08 luglio 2014

La nostra flessibilità sono le riforme



Si discute tantissimo, anche in Europa, di cosa abbia bisogno l'Italia. Naturalmente ci vogliono le riforme, perché un Paese vecchio che gira attorno alle mura altissime del fortilizio della burocrazia non aiuta la ripresa. 
Le “riforme” sono come il toccasana che risolve tutto. I politici quando non hanno niente da dire parlano genericamente delle riforme da fare.  Ma queste riforme che tutti vogliono e che tutti chiedono poi si insabbiano nella cenere degli incendi che le bruciano. Basterebbe osservare chi appicca il fuoco per capire chi non le vuole. Ma non è neanche così facile.
Incendiando la politica si favoriscono le lobbies e si sostengono le caste e si creano  i nuovi strumenti in mano ai  gattopardi della politica. L’araba fenice in Italia nasce proprio dalle ceneri di una “guerra tra bande” che dura ormai da troppo tempo. Le conseguenze sono che la brutta politica ci restituisce solo l’Italia che non ci piace.

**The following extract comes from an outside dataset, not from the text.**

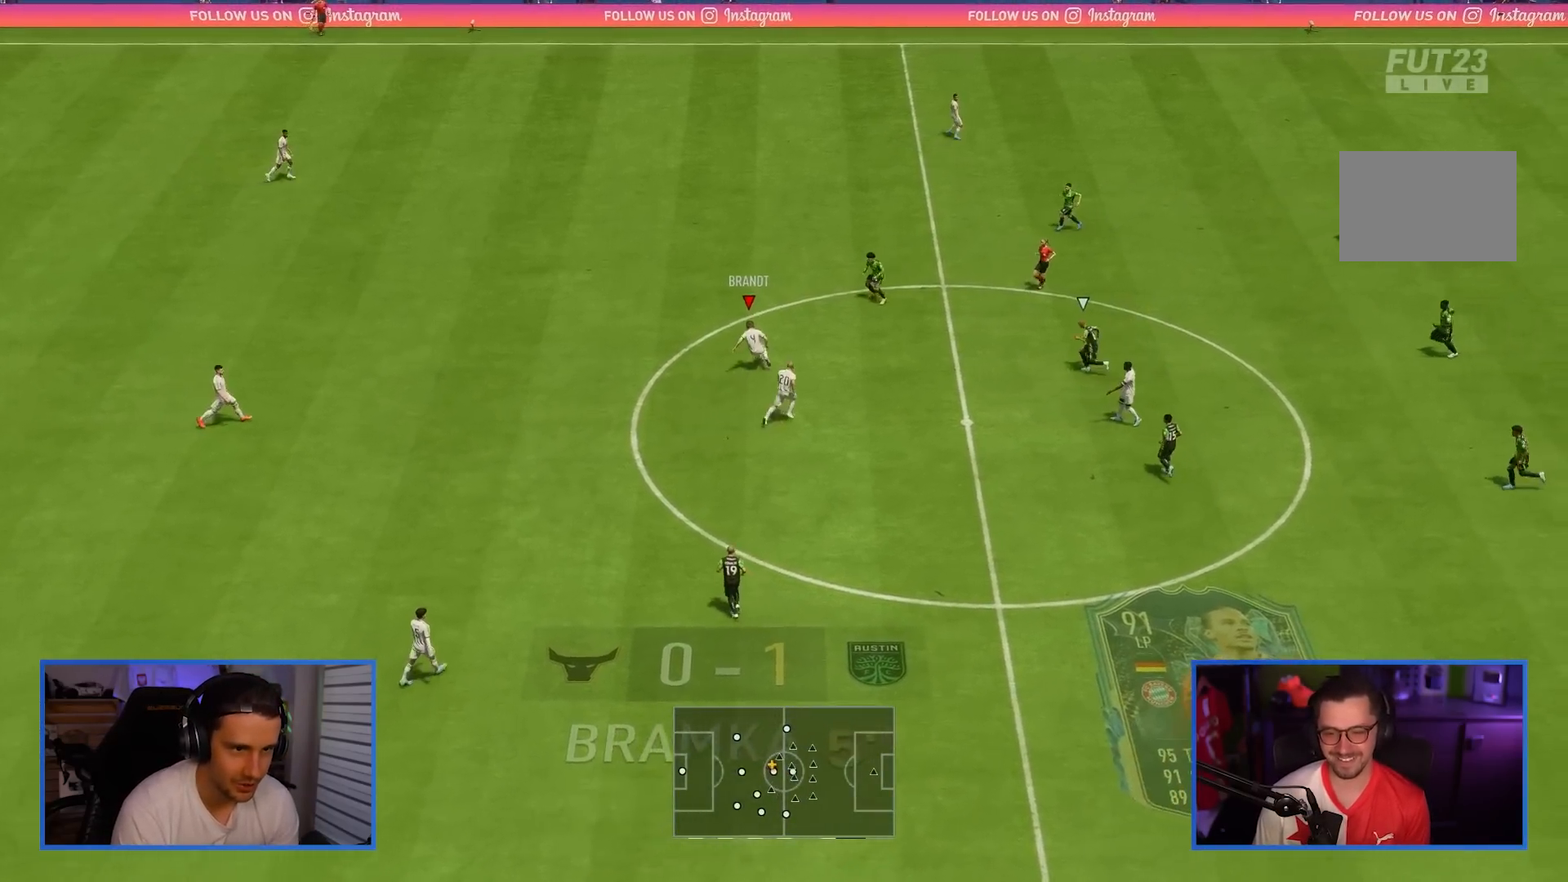
{"buttons": [], "left_stick": "down", "right_stick": "center", "events": []}
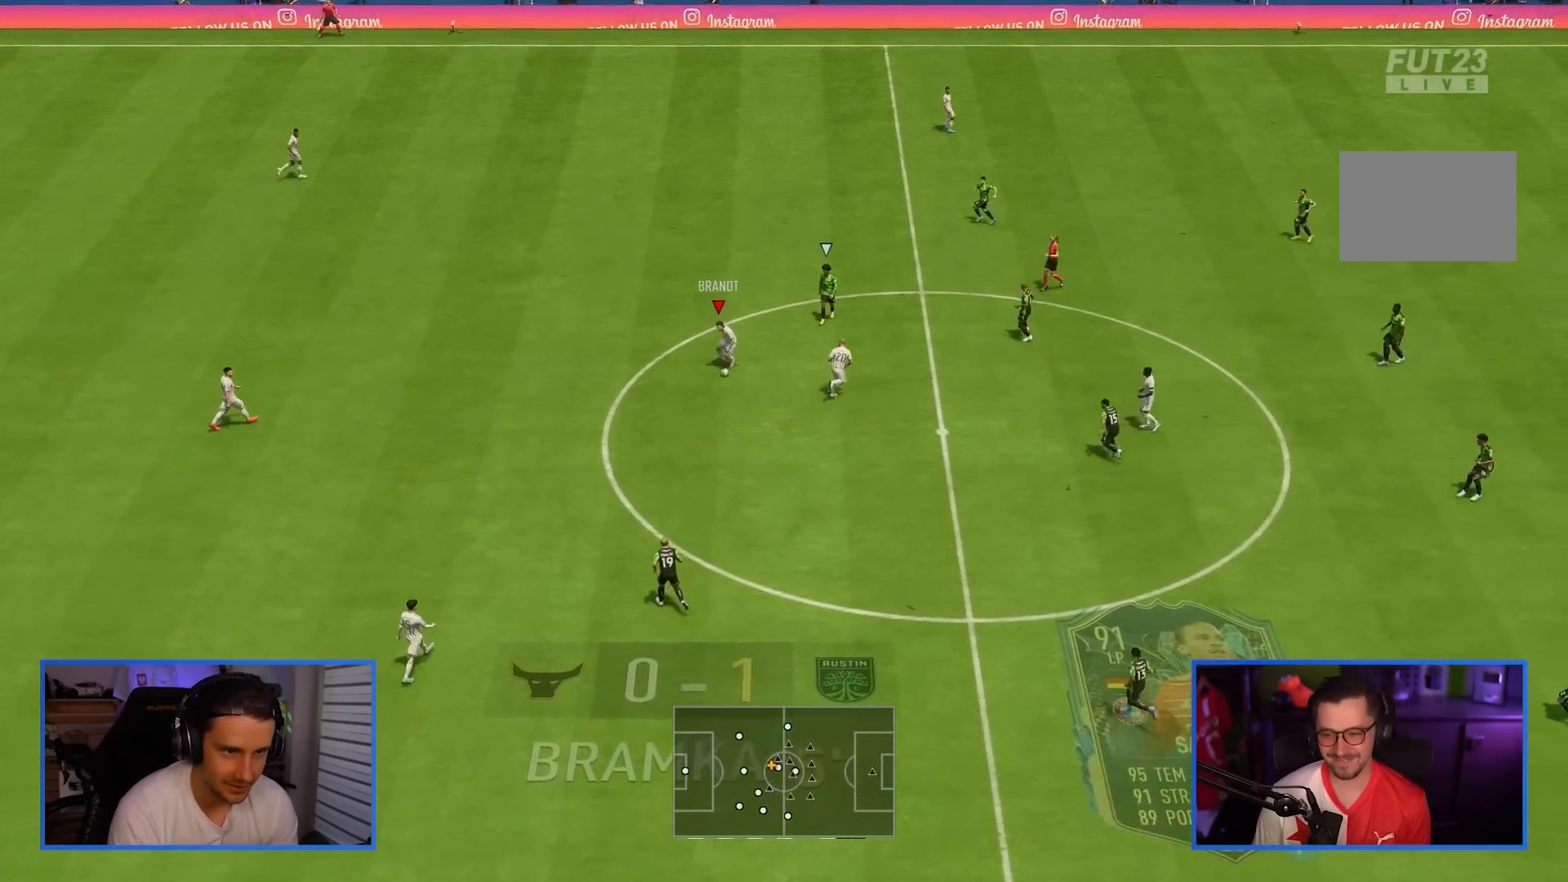
{"buttons": [], "left_stick": "left", "right_stick": "center", "events": [[216, "R1", "down"], [216, "left_stick", "left"], [483, "R1", "up"]]}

Se l’Europa da una parte ci nega la flessibilità, ci suggerisce dall’altra che basterebbe inoltrarsi sulla strada delle riforme per rendere meno rigido il “nein” della Merkel o i moniti del Presidente della Bundesbank Weidemann che, come una eco al Capogruppo del PPE Weber, ha sostenuto che “fare più debiti non è il presupposto della crescita”.
E come dargli torto!?
Il fatto è che le riforme che contano possono avere effetto strutturale sui conti dell’Italia in tempi medio lunghi, diciamo 36 mesi. Nel frattempo occorre quella flessibilità che consenta al Paese di portare a termine il ciclo dei cambiamenti senza troppi ostacoli. Purché sia questo il percorso e purché si facciamo le vere riforme.
Si prenda quella del sistema fiscale. Perché sia rivoluzionaria e perché garantisca la riduzione delle aliquote, e affinché serva ad abbattere l’evasione, occorre poter mettere in preventivo un minor gettito iniziale. 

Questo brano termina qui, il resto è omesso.